[Editor’s Note: This review may contain spoilers.]
Writer: Tim Seeley
Artist: Javier Fernandez
Colorist: Chris Sotomayor
It’s tough to imagine someone being “better than Batman” but that’s the title of this introductory arc in the latest run of Nightwing. In issue #2 Tim Seeley explores the relationship between Dick Grayson and this new partner who maintains a very high opinion of himself. While Dick is non-plussed by this team-up, he realizes that there is some common ground between the two, best described as a “jump first ask questions later” approach to life.
After Dick and Raptor have a not so friendly get to know you session they set out on their mission for the Parliament of Owls – recover a ship full of refugees planned for slave labor.

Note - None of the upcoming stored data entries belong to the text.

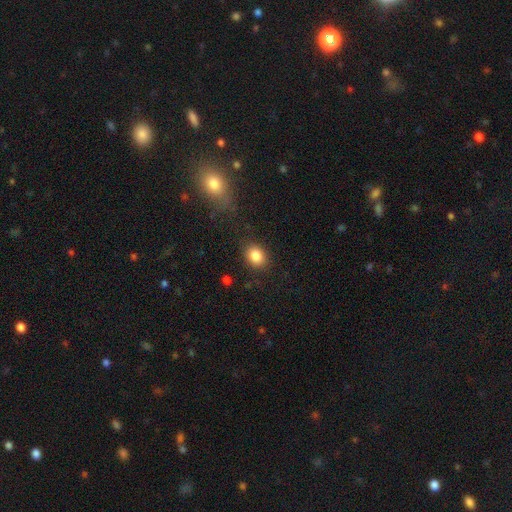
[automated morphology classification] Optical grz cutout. It shows a smooth galaxy with no disk features (84%) that is in between round and cigar-shaped (54%). Merging: none (86%).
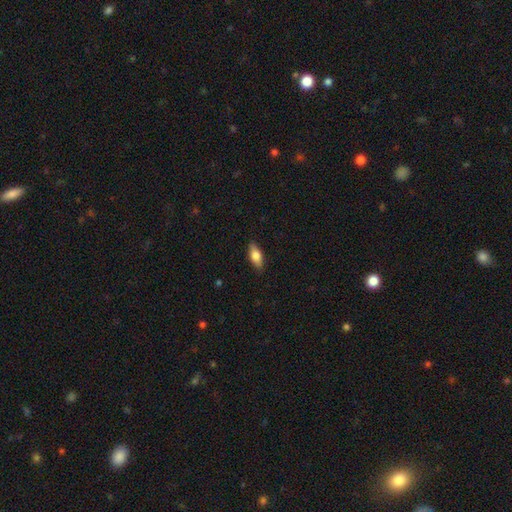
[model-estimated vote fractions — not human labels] The model was most divided on "smooth or featured": smooth: 71%, featured or disk: 23%, star or artifact: 6%. More confident: merging — none (88%); how rounded — in between (77%).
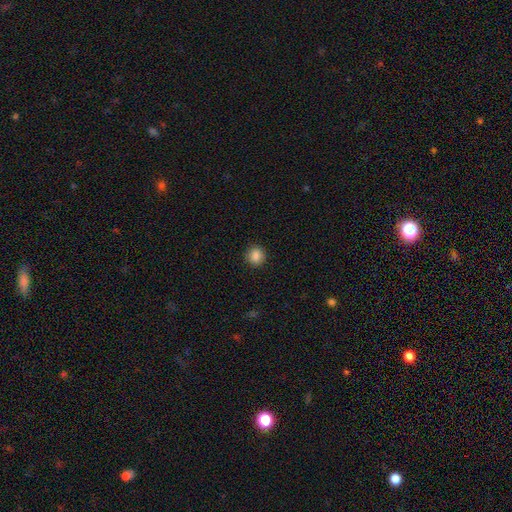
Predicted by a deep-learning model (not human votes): This is clearly a smooth galaxy (87%). How rounded: clearly round (86%). Merging: clearly none (91%).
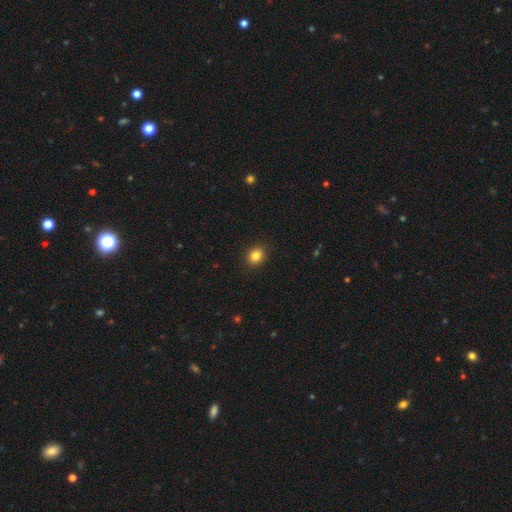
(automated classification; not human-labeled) Smooth or featured? smooth (84%)
How rounded? round (69%)
Merging? none (90%)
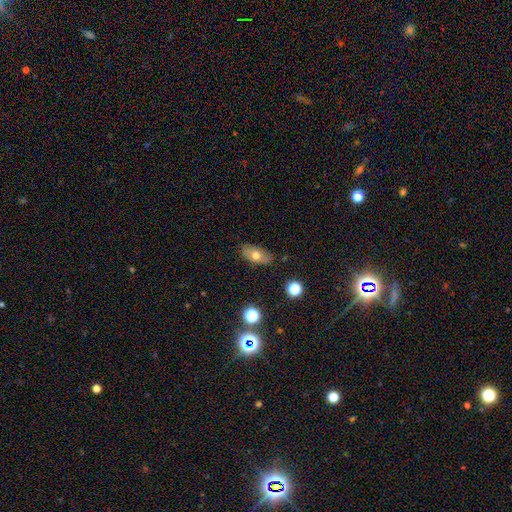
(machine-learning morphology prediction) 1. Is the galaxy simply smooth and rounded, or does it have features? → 68% smooth, 22% featured or disk, 10% star or artifact.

This takes them to Greece where they successfully free the ship from Kobra, the international terrorist organization. They do not however, free the refugees, but instead turn them over to the Parliament. Dick clearly has some misgivings as they report back to the Parliament and receive a commendation. Unfortunately, Dick’s commitment to maintaining his cover and following through in this scenario has caused him to miss a meeting with Batgirl in Japan. As Dick and Raptor leave they are verbally sparring about what just happened and Dick is having more and more reservations about working with Raptor and how far he can go undercover without losing himself. It becomes apparent to Dick that there’s more to Raptor.
So often new characters can be exactly what they seem, but Raptor appears to be more complex. It’s not clear yet, but it appears that this arc will slowly reveal that complexity. He claims to be “better than Batman” as he criticizes the Dark Knight’s training of Dick Grayson. These elements were both surprisingly welcome as twists. Tying the events of last week’s Batgirl #1 into Dick’s story provided a continuity satisfying element and the promise that Barbara will play a larger role than anticipated in this book. While I am not fond of the current take on Batgirl, a Dick Grayson/Barbara Gordon romance always feels right to me.
This issue was much stronger than #1 and it was really the lingering weakness of the previous issue that provided negative expectations going into it. Nightwing #2 righted those feelings for the most part. However, while the complexity of Raptor is intriguing and engaging, it almost feels that he will be the focus of the story and not Dick Grayson. While not necessarily bad, it does give the reader a feeling of uneasiness. I haven’t been able to determine if this is a good or bad thing yet. Dick is clearly off his game, Raptor has shaken him and it’s concerning to see Dick in this spot. It suggests that something is wrong with Dick or Raptor is something really special.
This is an easy issue to pick up for new readers. Perhaps, this points to the strength of the writing, this title is three issues in and the first two are unnecessary to understand and enjoy this story. It actually may be a better read to jump right in here.